A League of Their Own, which Mr Pullen executively produced from 2010, was made by CPL Productions, and the company’s creative director Murray Boland paid tribute to the writer.
He said: ‘Jim was the rock on which A League of Their Own was built – an arbiter of comedy across 10 series that made it the funniest and most fun to produce programme that any of us has ever made.
‘He was a uniquely gracious man – always an oasis of calm, good humour and kindness to everyone who worked for him. He made the team who produced the show feel like family. He was their father figure.
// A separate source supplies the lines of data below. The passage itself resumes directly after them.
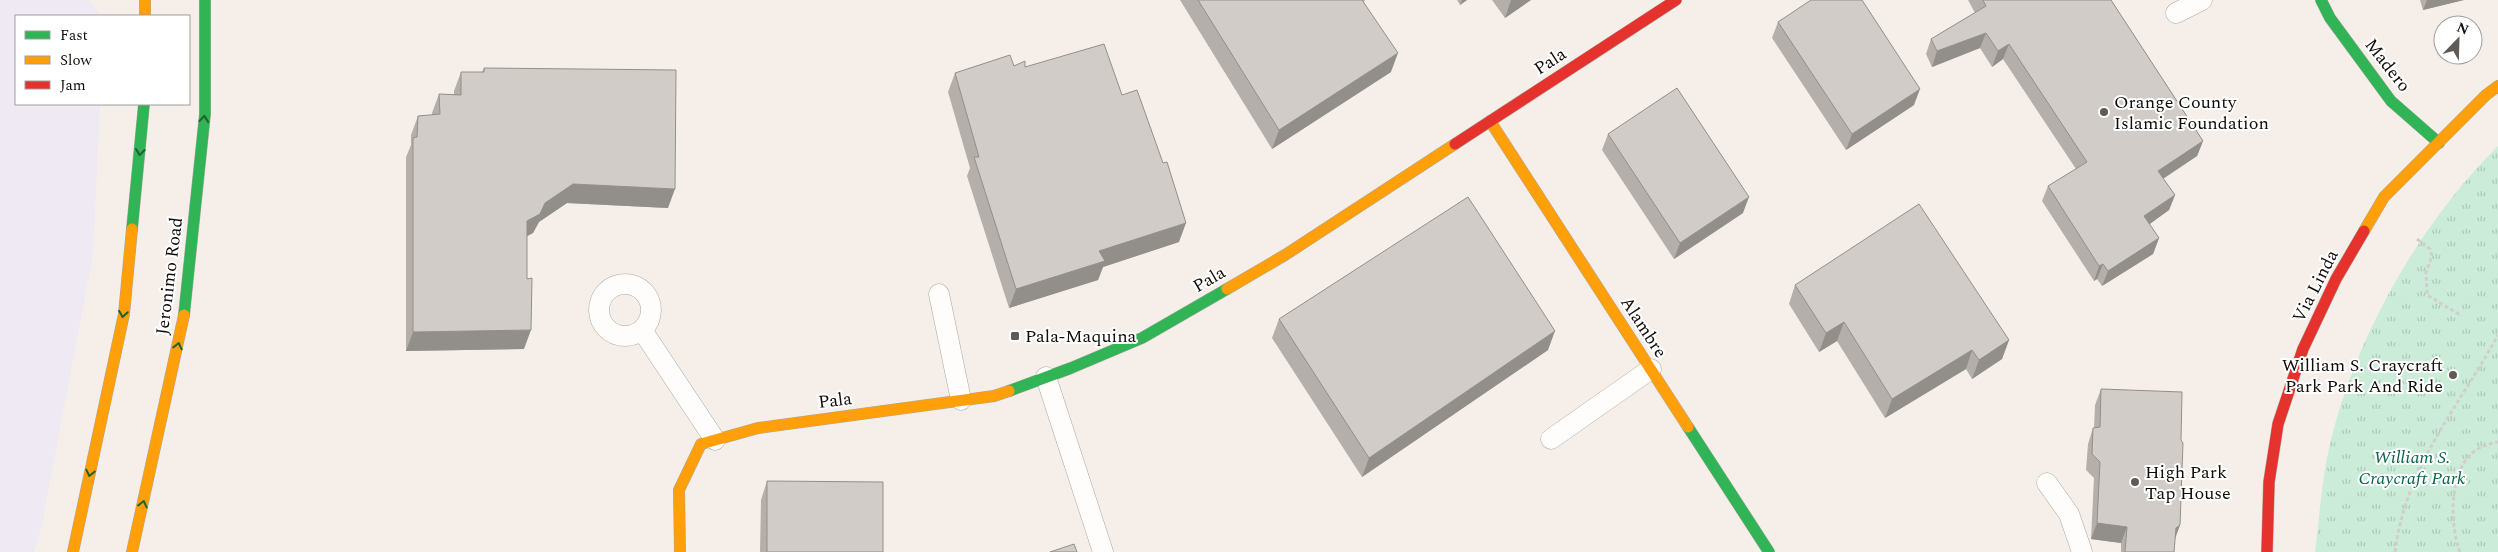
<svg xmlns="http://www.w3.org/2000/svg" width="2498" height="552" viewBox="0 0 2498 552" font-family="Spectral,serif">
<defs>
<pattern id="park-tufts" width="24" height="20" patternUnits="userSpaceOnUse" patternTransform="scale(1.25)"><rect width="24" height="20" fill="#cbecd8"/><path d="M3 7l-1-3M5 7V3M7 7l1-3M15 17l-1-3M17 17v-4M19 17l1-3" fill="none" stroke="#adc9b8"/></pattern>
</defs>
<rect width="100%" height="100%" fill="#f6efe9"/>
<path fill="#eee9f2" d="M0,0H89L101,16H16V104H100L93,255L41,529L34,552H0Z"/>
<path fill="url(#park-tufts)" d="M2498,146V552H2315C2319,521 2321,489 2327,458C2350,346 2417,226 2498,146Z"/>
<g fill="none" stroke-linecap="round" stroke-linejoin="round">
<g stroke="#aca8a3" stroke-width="21">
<path id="lane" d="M2176,13L2202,0
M599 310a26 26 0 1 1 52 0a26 26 0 1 1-52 0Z
M939,294L961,400
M642,330L715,440
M1046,377L1103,552
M1551,439L1651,369
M2047,483L2069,514L2082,552"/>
</g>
<g stroke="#aca8a3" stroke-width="12">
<path id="fast" d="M2321,0L2330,18L2391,101L2439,143
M132,229L144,104
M184,315L205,114V0
M1009,391L1071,368L1142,338L1227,289
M1688,427L1769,552"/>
</g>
<g stroke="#aca8a3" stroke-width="12">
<path id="slow" d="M145,0V16
M1490,121L1688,427
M2364,231L2384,197L2486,95L2498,86
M1227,289L1285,255L1455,144
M73,552L124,314L132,229
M132,552L184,315
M680,552L679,490L701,444L758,428L994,396L1009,391"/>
</g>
<g stroke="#aca8a3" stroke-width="12">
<path id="jam" d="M1455,144L1676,0
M2267,552L2269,482L2278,424L2303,349L2336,279L2364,231"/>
</g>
<path stroke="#d1cfcd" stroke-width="3" stroke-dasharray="4 2.5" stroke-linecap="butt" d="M2417,239L2430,249L2432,256L2426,272L2427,295L2462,316
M2395,552C2406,465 2457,410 2498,335
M2460,552C2450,526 2449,476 2470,455C2478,447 2488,444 2498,442"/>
<use href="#lane" stroke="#fefdfc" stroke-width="20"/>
<use href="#fast" stroke="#30b455" stroke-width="11"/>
<use href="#slow" stroke="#ff9f0a" stroke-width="11"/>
<use href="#jam" stroke="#e5322d" stroke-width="11"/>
</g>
<path fill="#b4afab" d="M1180,0H1365L1364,2L1391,72L1272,149Z
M1457,0H1467L1460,5Z
M1492,0H1531L1505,18Z
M1968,0H2111L2203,141L2197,156L2163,179L2175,195L2169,210L2149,224L2159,238L2153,254L2102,286L2097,279L2094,281L2042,201L2048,186L2076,169L2003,59L1992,67L1980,48L1932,67L1926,54L1931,39L1975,13Z
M2420,0H2464L2423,10Z
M1778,22L1914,105L1846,150L1772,38Z
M1014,66L1025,67L1122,95L1179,242L1103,267L1098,280L1009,308L967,176L970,168L948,92L955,73Z
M484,68L668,208L567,203L539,222L533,233L527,236L524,349L406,351V157L411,145V135L418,116L432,115V113L439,94H454V91L461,72H482Z
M1608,134L1743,213L1674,259L1602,150Z
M1795,285L2009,340L2002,359L1972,379L1966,369L1885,418L1837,341L1819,352L1789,304Z
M1279,319L1548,350L1362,477L1272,338Z
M2101,389L2180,525L2175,539L2174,552H2121V543L2091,539L2094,478L2086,470L2088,444L2093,428H2094L2095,405Z
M767,481L883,552H760L761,500Z"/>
<path fill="#928f8b" d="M1462,0H1467L1460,5Z
M1511,0H1531L1505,18Z
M2427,0H2464L2423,10Z
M1986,33L1980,48L1932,67L1937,51Z
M2009,44L2003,59L1992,67L1998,51Z
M1398,53L1391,72L1272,149L1279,130Z
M1920,89L1914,105L1846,150L1852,134Z
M2203,141L2197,156L2152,186L2158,171Z
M573,184L675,189L668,208L567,203L539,222L533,233L520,240L527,221L545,203Z
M2175,195L2169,210L2139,232L2144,216Z
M1749,197L1743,213L1674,259L1680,243Z
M1186,223L1179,242L1103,267L1098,280L1009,308L1016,289L1099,251Z
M2159,238L2153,254L2102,286L2108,271Z
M2103,264L2097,279L2094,281L2099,266Z
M1844,322L1837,341L1819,352L1826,333Z
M531,330L524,349L406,351L413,332Z
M1555,331L1548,350L1362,477L1369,458Z
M2009,340L2002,359L1972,379L1979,360Z
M1972,350L1966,369L1885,418L1892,399Z
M2097,523L2127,527L2121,543L2091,539Z
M2180,525L2174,541L2176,528Z"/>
<path fill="#d1ccc7" stroke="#928f8b" d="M1198,0H1362L1398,53L1279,130Z
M1811,0H1862L1920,89L1852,134L1778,22Z
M1983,0H2111L2203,141L2158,171L2175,195L2144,216L2159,238L2108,271L2103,264L2099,266L2048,186L2087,162L2009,44L1998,51L1986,33L1937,51L1931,39L1986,6Z
M1104,44L1122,95L1137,90L1163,163L1167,162L1186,223L1099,251L1105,261L1016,289L974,157H979L955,73L1010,55L1014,66L1025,61V67Z
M484,68L676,70L675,189L573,184L545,203L540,214L527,221V279L532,278L531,330L413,332V138L417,137L418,116L440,114L439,94L461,95V72H484Z
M1677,88L1749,197L1680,243L1608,134Z
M1468,197L1555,331L1369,458L1279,319Z
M1919,204L2009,340L1979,360L1972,350L1892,399L1844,322L1826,333L1795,285Z
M2101,389L2182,392L2181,440L2183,443L2180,525L2176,528L2174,552H2125L2127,527L2097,523L2100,462L2092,454L2093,428L2100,427Z
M767,481L883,482V552H767Z
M1074,544L1077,552H1050Z"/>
<defs><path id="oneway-chevron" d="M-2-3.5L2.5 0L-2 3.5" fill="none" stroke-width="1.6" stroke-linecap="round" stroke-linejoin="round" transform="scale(1.25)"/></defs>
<g stroke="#20602f">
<use href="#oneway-chevron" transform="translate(204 119) rotate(-85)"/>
<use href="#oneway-chevron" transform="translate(140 152) rotate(96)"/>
<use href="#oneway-chevron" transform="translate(123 314) rotate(99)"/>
<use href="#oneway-chevron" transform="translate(178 346) rotate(-77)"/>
<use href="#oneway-chevron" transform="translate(90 473) rotate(102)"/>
<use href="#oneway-chevron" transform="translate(143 504) rotate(-77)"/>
</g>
<g fill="#605b57" stroke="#fff" stroke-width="2">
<circle cx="2104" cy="112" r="5"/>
<rect x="1010" y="331" width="10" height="10" rx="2.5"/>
<circle cx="2453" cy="375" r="5"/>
<circle cx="2135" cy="482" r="5"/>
</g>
<g text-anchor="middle" stroke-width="4" stroke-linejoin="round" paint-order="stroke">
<g font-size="18" fill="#100c09" stroke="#fff">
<text transform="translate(1550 61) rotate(-33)" y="6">Pala</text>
<text transform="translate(2388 65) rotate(52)" y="6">Madero</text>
<text transform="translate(169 276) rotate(-83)" y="6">Jeronimo Road</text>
<text transform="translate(1209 279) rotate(-30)" y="6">Pala</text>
<text transform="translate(2315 286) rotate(-63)" y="6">Via Linda</text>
<text transform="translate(1644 327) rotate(57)" y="6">Alambre</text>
<text transform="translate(835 400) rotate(-7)" y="6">Pala</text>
</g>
<g font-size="18" fill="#100c09" stroke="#fff" text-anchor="start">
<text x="2114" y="108">Orange County<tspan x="2114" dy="21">Islamic Foundation</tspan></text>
<text x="1025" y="342">Pala-Maquina</text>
<text x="2443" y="371" text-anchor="end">William S. Craycraft<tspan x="2443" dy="21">Park Park And Ride</tspan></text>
<text x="2145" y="478">High Park<tspan x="2145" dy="21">Tap House</tspan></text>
</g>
<g font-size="18" font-style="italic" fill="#066547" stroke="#fff">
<text x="2412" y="463">William S.<tspan x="2412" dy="21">Craycraft Park</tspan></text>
</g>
</g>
<rect x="15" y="15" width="175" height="90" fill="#ffffff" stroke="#9f9e9d"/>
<rect x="25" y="31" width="25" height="8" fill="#30b455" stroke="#9f9e9d"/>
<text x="60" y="40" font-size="15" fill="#100c09">Fast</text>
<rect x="25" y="56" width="25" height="8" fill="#ff9f0a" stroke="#9f9e9d"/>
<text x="60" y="65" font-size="15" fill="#100c09">Slow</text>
<rect x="25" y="81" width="25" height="8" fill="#e5322d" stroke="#9f9e9d"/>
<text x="60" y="90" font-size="15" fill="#100c09">Jam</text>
<g transform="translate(2458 40) rotate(23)"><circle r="24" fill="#ffffff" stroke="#9f9e9d"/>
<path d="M0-4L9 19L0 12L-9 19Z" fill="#605b57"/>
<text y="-8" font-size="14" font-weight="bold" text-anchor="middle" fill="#100c09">N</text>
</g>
</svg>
‘He was justifiably proud of what he achieved but curiously bad at taking the credit for it. Generally he was happy for the countless producers he mentored to take the limelight. The truth was, he simply enjoyed the job and was brilliant at it. We will miss him deeply.’
Since his death, a foundation has been set up in his name, to raise awareness of mental illness.
The Jim Pullin Foundation has already raised more than £13,000 for charity.
Mr Pullin was represented by Dominic Lord at JFL Agency (formerly Jill Foster), which said: ‘He was a joy to work with and will be greatly missed by all who knew him. Our thoughts are with his family.